• MATERIAL TO PROCESS:

<<<<

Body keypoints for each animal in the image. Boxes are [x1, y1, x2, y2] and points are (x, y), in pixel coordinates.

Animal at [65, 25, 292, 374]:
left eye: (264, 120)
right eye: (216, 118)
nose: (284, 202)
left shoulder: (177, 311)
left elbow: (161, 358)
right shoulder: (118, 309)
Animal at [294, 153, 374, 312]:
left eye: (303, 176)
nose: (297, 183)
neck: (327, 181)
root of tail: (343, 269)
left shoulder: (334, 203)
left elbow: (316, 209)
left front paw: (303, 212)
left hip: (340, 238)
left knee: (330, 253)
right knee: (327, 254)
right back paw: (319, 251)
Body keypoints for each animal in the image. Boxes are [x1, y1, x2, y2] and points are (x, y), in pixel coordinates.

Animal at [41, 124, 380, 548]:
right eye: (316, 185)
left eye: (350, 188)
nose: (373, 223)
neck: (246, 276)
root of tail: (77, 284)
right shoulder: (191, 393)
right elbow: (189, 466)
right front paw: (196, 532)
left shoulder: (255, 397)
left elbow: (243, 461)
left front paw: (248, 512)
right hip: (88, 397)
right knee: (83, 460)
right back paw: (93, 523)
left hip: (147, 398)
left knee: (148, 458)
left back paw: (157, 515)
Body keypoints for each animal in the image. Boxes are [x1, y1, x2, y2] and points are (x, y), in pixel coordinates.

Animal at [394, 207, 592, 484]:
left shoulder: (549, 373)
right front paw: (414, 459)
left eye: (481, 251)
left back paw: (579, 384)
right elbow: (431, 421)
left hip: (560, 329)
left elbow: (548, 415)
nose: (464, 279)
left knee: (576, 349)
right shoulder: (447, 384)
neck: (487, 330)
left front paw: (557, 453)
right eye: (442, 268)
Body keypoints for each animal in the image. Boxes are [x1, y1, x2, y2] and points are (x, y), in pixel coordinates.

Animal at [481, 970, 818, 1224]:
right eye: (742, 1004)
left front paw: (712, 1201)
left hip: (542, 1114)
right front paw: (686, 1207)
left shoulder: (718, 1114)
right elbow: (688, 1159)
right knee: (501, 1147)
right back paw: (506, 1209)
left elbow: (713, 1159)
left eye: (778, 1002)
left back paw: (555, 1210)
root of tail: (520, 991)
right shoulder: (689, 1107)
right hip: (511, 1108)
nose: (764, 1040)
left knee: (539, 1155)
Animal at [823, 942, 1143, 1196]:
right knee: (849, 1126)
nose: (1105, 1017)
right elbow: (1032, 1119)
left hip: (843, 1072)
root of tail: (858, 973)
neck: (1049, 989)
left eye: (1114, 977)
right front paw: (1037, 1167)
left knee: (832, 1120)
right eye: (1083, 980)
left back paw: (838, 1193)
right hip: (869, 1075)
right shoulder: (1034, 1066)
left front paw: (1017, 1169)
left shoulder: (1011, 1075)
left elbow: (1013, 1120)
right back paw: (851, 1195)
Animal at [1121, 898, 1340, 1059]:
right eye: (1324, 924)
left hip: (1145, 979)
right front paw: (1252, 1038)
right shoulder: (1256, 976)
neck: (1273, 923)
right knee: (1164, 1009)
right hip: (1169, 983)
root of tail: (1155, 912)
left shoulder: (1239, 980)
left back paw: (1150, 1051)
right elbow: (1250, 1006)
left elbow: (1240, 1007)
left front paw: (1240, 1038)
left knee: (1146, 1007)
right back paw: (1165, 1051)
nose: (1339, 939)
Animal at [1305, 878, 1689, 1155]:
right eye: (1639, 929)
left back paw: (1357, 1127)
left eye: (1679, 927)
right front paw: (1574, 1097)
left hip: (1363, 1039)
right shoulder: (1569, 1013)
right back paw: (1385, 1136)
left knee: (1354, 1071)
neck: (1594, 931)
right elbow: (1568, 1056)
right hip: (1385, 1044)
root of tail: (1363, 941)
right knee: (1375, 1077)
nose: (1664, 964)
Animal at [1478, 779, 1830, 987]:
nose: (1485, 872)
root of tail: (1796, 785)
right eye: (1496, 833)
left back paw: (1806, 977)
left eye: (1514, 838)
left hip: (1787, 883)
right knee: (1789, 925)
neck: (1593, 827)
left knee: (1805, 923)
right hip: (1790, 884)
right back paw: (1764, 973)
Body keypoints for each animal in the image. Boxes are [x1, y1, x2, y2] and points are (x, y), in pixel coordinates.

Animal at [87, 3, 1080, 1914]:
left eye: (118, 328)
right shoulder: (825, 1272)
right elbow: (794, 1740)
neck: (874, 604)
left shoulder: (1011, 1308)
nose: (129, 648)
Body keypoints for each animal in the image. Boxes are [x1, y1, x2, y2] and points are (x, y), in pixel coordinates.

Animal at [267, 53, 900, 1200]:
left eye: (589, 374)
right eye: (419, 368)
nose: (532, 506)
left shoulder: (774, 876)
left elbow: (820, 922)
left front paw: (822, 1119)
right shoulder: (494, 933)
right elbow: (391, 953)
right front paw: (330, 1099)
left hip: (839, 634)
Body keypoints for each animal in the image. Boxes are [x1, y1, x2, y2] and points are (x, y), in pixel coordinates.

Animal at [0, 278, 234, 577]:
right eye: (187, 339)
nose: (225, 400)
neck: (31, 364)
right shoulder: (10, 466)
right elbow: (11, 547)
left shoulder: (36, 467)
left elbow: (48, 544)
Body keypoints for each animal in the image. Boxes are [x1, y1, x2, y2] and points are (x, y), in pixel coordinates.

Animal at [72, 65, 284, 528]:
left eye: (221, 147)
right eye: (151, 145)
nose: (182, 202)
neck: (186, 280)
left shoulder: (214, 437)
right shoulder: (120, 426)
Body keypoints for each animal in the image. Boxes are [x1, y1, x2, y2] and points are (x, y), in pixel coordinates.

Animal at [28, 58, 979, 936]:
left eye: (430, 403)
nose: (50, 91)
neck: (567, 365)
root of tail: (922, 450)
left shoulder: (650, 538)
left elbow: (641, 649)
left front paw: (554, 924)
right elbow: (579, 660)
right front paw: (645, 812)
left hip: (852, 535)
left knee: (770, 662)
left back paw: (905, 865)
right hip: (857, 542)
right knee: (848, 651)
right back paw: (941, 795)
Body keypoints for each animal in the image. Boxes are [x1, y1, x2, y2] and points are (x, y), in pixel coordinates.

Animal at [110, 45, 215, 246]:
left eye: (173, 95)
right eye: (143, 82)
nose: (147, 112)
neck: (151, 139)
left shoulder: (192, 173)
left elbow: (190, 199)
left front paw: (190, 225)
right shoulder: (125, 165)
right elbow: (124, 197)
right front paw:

>>>>

• DIRECTIONS FOR THIS TASK:
The data should be copied out in full, exactly as it reads.

• EXERCISE ANSWER:
Body keypoints for each animal in the image. Boxes are [x1, y1, x2, y2] and points are (x, y), in pixel coordinates.

Animal at [65, 25, 292, 374]:
left eye: (264, 120)
right eye: (216, 118)
nose: (284, 202)
left shoulder: (177, 311)
left elbow: (161, 358)
right shoulder: (118, 309)
Animal at [294, 153, 374, 312]:
left eye: (303, 176)
nose: (297, 183)
neck: (327, 181)
root of tail: (343, 269)
left shoulder: (334, 203)
left elbow: (316, 209)
left front paw: (303, 212)
left hip: (340, 238)
left knee: (330, 253)
right knee: (327, 254)
right back paw: (319, 251)
Body keypoints for each animal in the image. Boxes are [x1, y1, x2, y2] and points are (x, y), in pixel coordinates.

Animal at [41, 124, 380, 548]:
right eye: (316, 185)
left eye: (350, 188)
nose: (373, 223)
neck: (246, 276)
root of tail: (77, 284)
right shoulder: (191, 393)
right elbow: (189, 466)
right front paw: (196, 532)
left shoulder: (255, 397)
left elbow: (243, 461)
left front paw: (248, 512)
right hip: (88, 397)
right knee: (83, 460)
right back paw: (93, 523)
left hip: (147, 398)
left knee: (148, 458)
left back paw: (157, 515)
Body keypoints for each animal in the image. Boxes are [x1, y1, x2, y2] and points are (x, y), in pixel coordinates.

Animal at [394, 207, 592, 484]:
left shoulder: (549, 373)
right front paw: (414, 459)
left eye: (481, 251)
left back paw: (579, 384)
right elbow: (431, 421)
left hip: (560, 329)
left elbow: (548, 415)
nose: (464, 279)
left knee: (576, 349)
right shoulder: (447, 384)
neck: (487, 330)
left front paw: (557, 453)
right eye: (442, 268)
Body keypoints for each animal in the image. Boxes are [x1, y1, x2, y2] and points are (x, y), in pixel coordinates.

Animal at [481, 970, 818, 1224]:
right eye: (742, 1004)
left front paw: (712, 1201)
left hip: (542, 1114)
right front paw: (686, 1207)
left shoulder: (718, 1114)
right elbow: (688, 1159)
right knee: (501, 1147)
right back paw: (506, 1209)
left elbow: (713, 1159)
left eye: (778, 1002)
left back paw: (555, 1210)
root of tail: (520, 991)
right shoulder: (689, 1107)
right hip: (511, 1108)
nose: (764, 1040)
left knee: (539, 1155)
Animal at [823, 942, 1143, 1196]:
right knee: (849, 1126)
nose: (1105, 1017)
right elbow: (1032, 1119)
left hip: (843, 1072)
root of tail: (858, 973)
neck: (1049, 989)
left eye: (1114, 977)
right front paw: (1037, 1167)
left knee: (832, 1120)
right eye: (1083, 980)
left back paw: (838, 1193)
right hip: (869, 1075)
right shoulder: (1034, 1066)
left front paw: (1017, 1169)
left shoulder: (1011, 1075)
left elbow: (1013, 1120)
right back paw: (851, 1195)
Animal at [1121, 898, 1340, 1059]:
right eye: (1324, 924)
left hip: (1145, 979)
right front paw: (1252, 1038)
right shoulder: (1256, 976)
neck: (1273, 923)
right knee: (1164, 1009)
right hip: (1169, 983)
root of tail: (1155, 912)
left shoulder: (1239, 980)
left back paw: (1150, 1051)
right elbow: (1250, 1006)
left elbow: (1240, 1007)
left front paw: (1240, 1038)
left knee: (1146, 1007)
right back paw: (1165, 1051)
nose: (1339, 939)
Animal at [1305, 878, 1689, 1155]:
right eye: (1639, 929)
left back paw: (1357, 1127)
left eye: (1679, 927)
right front paw: (1574, 1097)
left hip: (1363, 1039)
right shoulder: (1569, 1013)
right back paw: (1385, 1136)
left knee: (1354, 1071)
neck: (1594, 931)
right elbow: (1568, 1056)
right hip: (1385, 1044)
root of tail: (1363, 941)
right knee: (1375, 1077)
nose: (1664, 964)
Animal at [1478, 779, 1830, 987]:
nose: (1485, 872)
root of tail: (1796, 785)
right eye: (1496, 833)
left back paw: (1806, 977)
left eye: (1514, 838)
left hip: (1787, 883)
right knee: (1789, 925)
neck: (1593, 827)
left knee: (1805, 923)
right hip: (1790, 884)
right back paw: (1764, 973)
Body keypoints for each animal in the image. Boxes are [x1, y1, x2, y2] and points are (x, y), in pixel coordinates.

Animal at [87, 3, 1080, 1914]:
left eye: (118, 328)
right shoulder: (825, 1272)
right elbow: (794, 1740)
neck: (874, 604)
left shoulder: (1011, 1308)
nose: (129, 648)
Body keypoints for each animal in the image. Boxes are [x1, y1, x2, y2] and points are (x, y), in pixel coordinates.

Animal at [267, 53, 900, 1200]:
left eye: (589, 374)
right eye: (419, 368)
nose: (532, 506)
left shoulder: (774, 876)
left elbow: (820, 922)
left front paw: (822, 1119)
right shoulder: (494, 933)
right elbow: (391, 953)
right front paw: (330, 1099)
left hip: (839, 634)
Body keypoints for each animal in the image. Boxes are [x1, y1, x2, y2] and points are (x, y), in pixel coordinates.

Animal at [0, 278, 234, 577]:
right eye: (187, 339)
nose: (225, 400)
neck: (31, 364)
right shoulder: (10, 466)
right elbow: (11, 547)
left shoulder: (36, 467)
left elbow: (48, 544)
Body keypoints for each animal in the image. Boxes are [x1, y1, x2, y2] and points are (x, y), in pixel coordinates.

Animal at [72, 65, 284, 528]:
left eye: (221, 147)
right eye: (151, 145)
nose: (182, 202)
neck: (186, 280)
left shoulder: (214, 437)
right shoulder: (120, 426)
Body keypoints for each animal in the image. Boxes are [x1, y1, x2, y2] and points are (x, y), in pixel coordinates.

Animal at [28, 58, 979, 936]:
left eye: (430, 403)
nose: (50, 91)
neck: (567, 365)
root of tail: (922, 450)
left shoulder: (650, 538)
left elbow: (641, 649)
left front paw: (554, 924)
right elbow: (579, 660)
right front paw: (645, 812)
left hip: (852, 535)
left knee: (770, 662)
left back paw: (905, 865)
right hip: (857, 542)
right knee: (848, 651)
right back paw: (941, 795)
Body keypoints for each animal in the image. Boxes are [x1, y1, x2, y2] and points are (x, y), in pixel coordinates.

Animal at [110, 45, 215, 246]:
left eye: (173, 95)
right eye: (143, 82)
nose: (147, 112)
neck: (151, 139)
left shoulder: (192, 173)
left elbow: (190, 199)
left front paw: (190, 225)
right shoulder: (125, 165)
right elbow: (124, 197)
right front paw:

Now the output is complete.